▶ [Exercise] Please work out how many lines below contain the word "depth", and reply with only that number.

(Stored data)
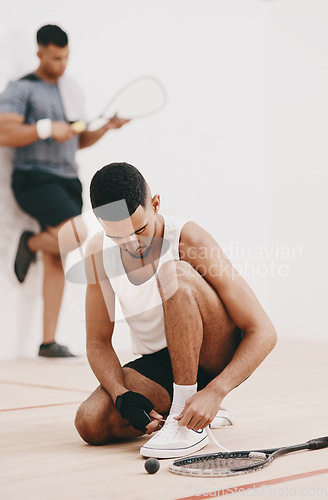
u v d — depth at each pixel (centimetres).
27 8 389
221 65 494
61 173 374
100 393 164
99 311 166
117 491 120
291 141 510
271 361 363
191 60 474
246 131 511
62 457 150
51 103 372
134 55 441
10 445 164
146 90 399
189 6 472
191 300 148
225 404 224
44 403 234
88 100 416
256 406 220
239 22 507
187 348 149
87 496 117
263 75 525
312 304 492
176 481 126
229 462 137
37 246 375
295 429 179
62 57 370
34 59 392
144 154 445
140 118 441
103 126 391
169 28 461
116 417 160
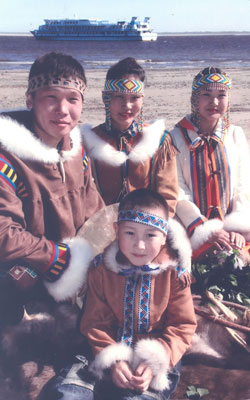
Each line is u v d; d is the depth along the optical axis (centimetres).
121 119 396
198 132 459
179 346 293
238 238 410
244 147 477
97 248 355
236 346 339
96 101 1633
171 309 304
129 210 288
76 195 356
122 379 275
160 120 416
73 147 354
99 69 2745
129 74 391
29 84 328
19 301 341
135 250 289
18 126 322
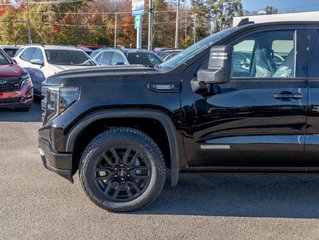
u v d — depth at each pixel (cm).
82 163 417
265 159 427
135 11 2361
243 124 417
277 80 420
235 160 427
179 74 418
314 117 416
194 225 404
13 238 367
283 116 416
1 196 460
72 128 411
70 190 484
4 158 608
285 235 387
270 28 430
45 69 1119
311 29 431
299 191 505
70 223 399
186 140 419
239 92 415
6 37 6122
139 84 414
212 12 6606
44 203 445
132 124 432
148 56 1336
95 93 411
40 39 6253
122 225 399
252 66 427
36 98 1213
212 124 416
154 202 457
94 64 1205
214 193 491
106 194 423
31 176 530
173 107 413
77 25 6738
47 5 6341
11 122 886
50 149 425
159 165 421
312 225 410
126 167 422
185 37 7412
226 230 394
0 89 923
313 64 425
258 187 516
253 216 428
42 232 379
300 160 429
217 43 427
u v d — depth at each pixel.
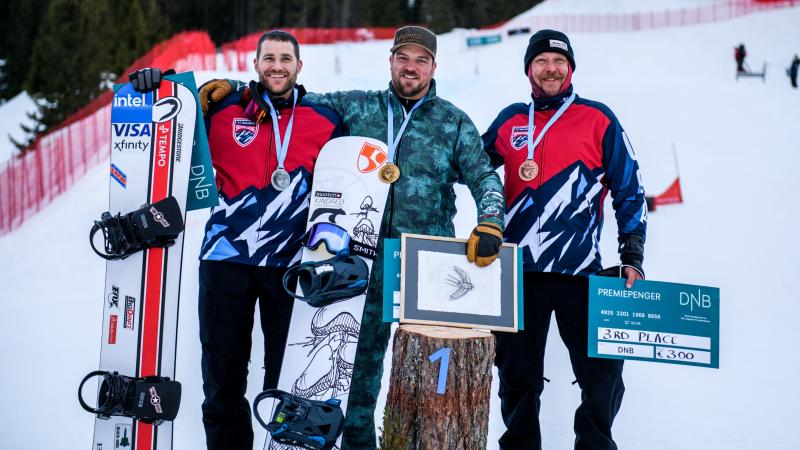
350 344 3.29
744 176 13.57
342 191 3.43
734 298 8.24
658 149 15.43
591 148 3.54
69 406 4.93
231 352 3.37
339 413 3.15
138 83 3.53
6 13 43.56
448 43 37.50
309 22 46.72
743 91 21.16
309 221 3.40
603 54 32.31
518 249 3.37
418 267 3.25
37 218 13.41
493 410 5.08
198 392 5.21
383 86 21.69
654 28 36.94
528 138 3.57
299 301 3.38
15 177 17.03
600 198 3.59
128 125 3.53
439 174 3.49
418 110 3.53
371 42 41.28
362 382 3.46
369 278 3.39
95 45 35.09
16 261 10.36
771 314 7.75
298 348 3.32
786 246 10.11
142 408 3.20
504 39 36.41
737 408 5.25
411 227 3.45
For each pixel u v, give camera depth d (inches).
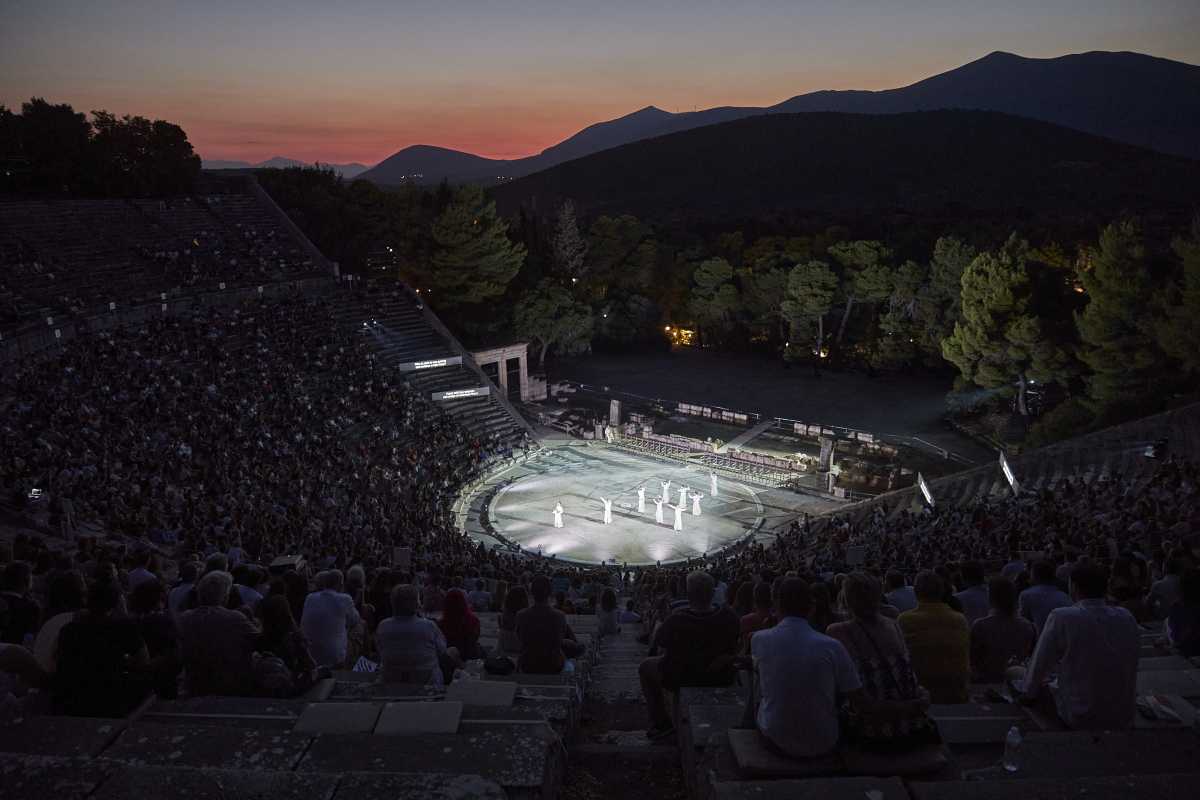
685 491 2447.1
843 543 1386.6
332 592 479.2
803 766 266.8
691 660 393.4
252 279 2925.7
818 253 4109.3
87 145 3070.9
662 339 4419.3
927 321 3373.5
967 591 514.9
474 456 2591.0
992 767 280.7
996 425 2738.7
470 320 3427.7
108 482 1441.9
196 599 491.5
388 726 306.2
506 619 555.5
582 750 390.0
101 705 319.9
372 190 3580.2
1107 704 308.2
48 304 2250.2
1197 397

▶ [Written answer] 5